Malgré sa prospérité, Londres souffrait cependant
des pires taux de mortalité recensés depuis la création
des archives. Les maladies étaient une des causes principales mais
le véritable tueur était le gin. A son apogée, la
consommation moyenne de gin atteignait deux pintes par semaine et le taux
de mortalité était plus de deux fois supérieur au
taux de natalité. Le maintien de l’ordre dans la métropole
devint également une préoccupation croissante du gouvernement
qui mit en place la peine capitale même pour les écarts de
conduite les plus bénins.
Le XIXe siècle
Le XIXe siècle vit l’émergence de Londres comme capitale
d’un empire qui s’étendait dans le monde entier.
L’avènement de la reine Victoria (1837-1901) coïncida avec une période où le rang du pays atteignait des sommets inégalés sur le plan international. La Grande exposition des arts et manufactures de 1851 est un parfait exemple de l’optimisme et de l’esprit de cette époque ; organisée dans le Crystal Palace dans Hyde Park, elle accueillit environ six millions de visiteurs.
Alors que de nombreux londoniens recueillaient les fruits de la révolution industrielle, qui avait fait de la Grande-Bretagne la nation industrialisée la plus riche du monde, beaucoup d’autres avaient des difficultés à joindre les deux bouts.
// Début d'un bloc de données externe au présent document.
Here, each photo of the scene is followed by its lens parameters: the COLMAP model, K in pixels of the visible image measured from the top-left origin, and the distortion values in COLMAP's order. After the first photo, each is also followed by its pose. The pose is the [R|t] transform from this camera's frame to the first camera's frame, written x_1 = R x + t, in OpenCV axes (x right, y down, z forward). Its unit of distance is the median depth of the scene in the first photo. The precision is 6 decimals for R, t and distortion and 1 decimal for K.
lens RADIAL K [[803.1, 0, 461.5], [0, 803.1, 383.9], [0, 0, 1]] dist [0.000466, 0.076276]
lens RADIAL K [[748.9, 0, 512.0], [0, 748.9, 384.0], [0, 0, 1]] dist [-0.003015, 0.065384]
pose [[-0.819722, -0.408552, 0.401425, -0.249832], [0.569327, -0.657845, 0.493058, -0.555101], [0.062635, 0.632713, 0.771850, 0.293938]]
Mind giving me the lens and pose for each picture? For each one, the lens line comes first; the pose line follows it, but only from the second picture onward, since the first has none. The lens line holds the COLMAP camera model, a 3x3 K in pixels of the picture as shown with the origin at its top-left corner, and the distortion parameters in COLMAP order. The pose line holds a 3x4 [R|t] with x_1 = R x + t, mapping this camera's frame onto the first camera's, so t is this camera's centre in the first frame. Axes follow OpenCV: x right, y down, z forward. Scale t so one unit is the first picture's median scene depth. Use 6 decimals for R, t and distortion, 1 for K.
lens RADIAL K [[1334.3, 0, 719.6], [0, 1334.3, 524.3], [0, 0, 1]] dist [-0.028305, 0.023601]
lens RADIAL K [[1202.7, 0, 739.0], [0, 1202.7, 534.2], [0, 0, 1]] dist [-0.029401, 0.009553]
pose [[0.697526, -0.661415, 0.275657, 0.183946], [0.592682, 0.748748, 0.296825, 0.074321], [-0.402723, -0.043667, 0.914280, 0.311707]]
A la fin du règne de Victoria, la population de Londres avait explosé pour atteindre près de sept millions d’habitants, déclenchant surpopulation et pollution, notamment dans les quartiers pauvres de l’East End.
Le XXe siècle
Pendant la première guerre mondiale (1914-18), Londres subit les
premières attaques aériennes de son histoire, même
si les pertes furent presque négligeables dans le contexte d’une
guerre qui tua des millions de personnes.
Au moment où la deuxième guerre mondiale (1939-45) éclata, Londres n’était que très peu préparée à la campagne de bombardement, connue sous le nom de Blitz, qui se poursuivit pendant 57 nuits consécutives en 1940. Après la guerre, beaucoup de londoniens quittèrent définitivement la ville, amorçant une diminution de la population qui se poursuivit par la suite. Le problème de pénurie de main d’œuvre qui en résulta fut résolu par l’arrivée de nouveaux immigrants en provenance des anciennes colonies, notamment du sous-continent indien et des Antilles.
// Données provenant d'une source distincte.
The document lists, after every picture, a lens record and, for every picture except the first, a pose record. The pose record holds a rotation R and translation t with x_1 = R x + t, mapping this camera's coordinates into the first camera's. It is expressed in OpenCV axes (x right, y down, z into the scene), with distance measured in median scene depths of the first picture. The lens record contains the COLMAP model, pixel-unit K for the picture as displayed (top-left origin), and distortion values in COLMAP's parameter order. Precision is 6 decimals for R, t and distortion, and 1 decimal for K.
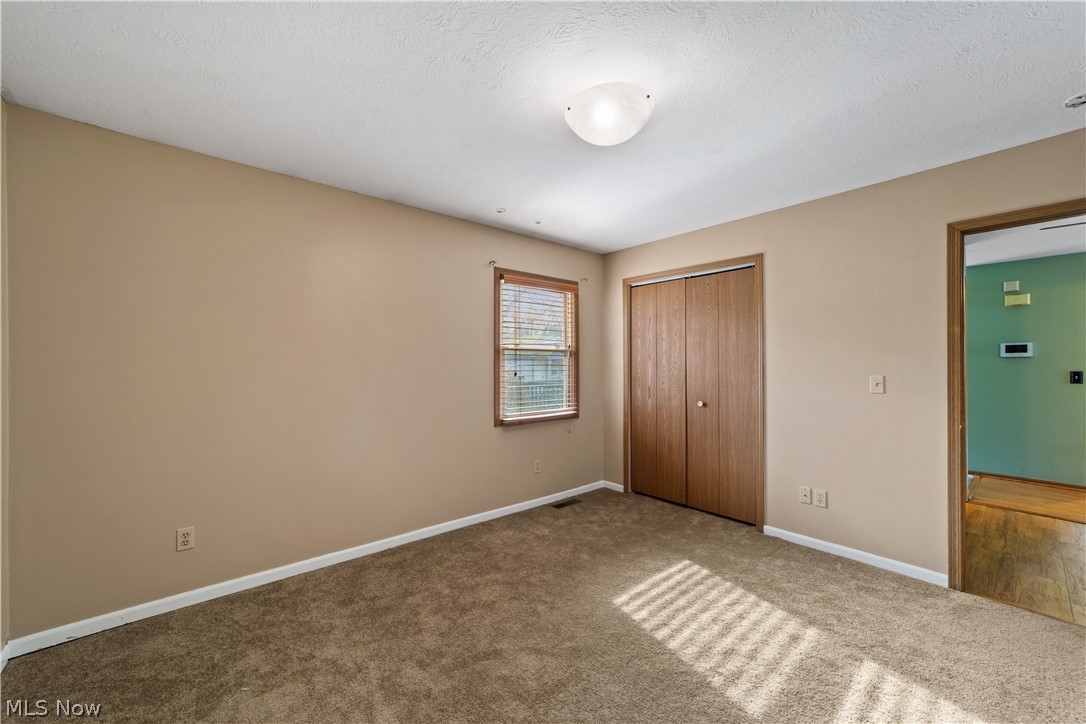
lens RADIAL K [[417.2, 0, 538.7], [0, 417.2, 364.6], [0, 0, 1]] dist [-0.018033, 0.008044]
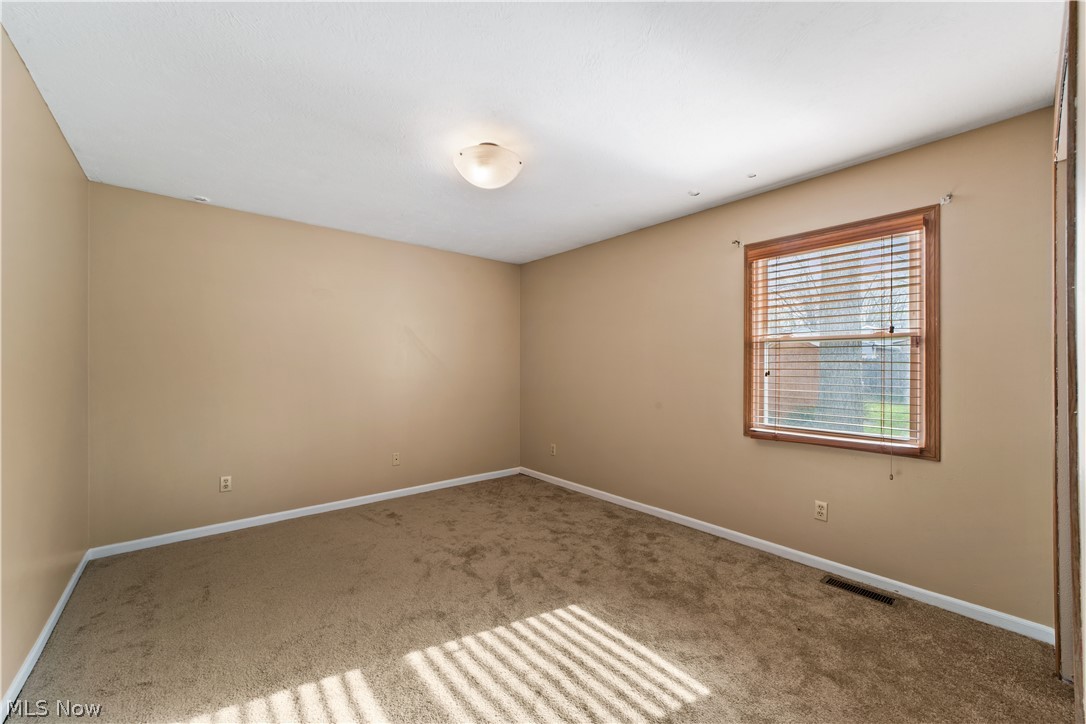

Pendant les « folles années soixante », le phénomène de la mode frappa Londres de plein fouet, l’amenant à être proclamée la ville la plus en vogue de la planète. En 1979, Margaret Thatcher remporta les élections législatives avec le parti conservateur, lequel resta au pouvoir pendant 17 ans.
Le XXIe siècle
Londres a beaucoup changé depuis les années Thatcher. La
rénovation s’est poursuivie à un rythme rapide et
une série de constructions commerciales et de projets prestigieux
pour le nouveau millénaire ont modifié le visage de la ville.
Des investissements d’envergure ont également été
consentis pour les infrastructures.
L’une des évolutions politiques importantes pour Londres a été la création de l’Assemblée du Grand Londres – la Greater London Assembly (GLA) – ainsi que celle d’un maire « à l’américaine », tous deux élus par les habitants de la ville.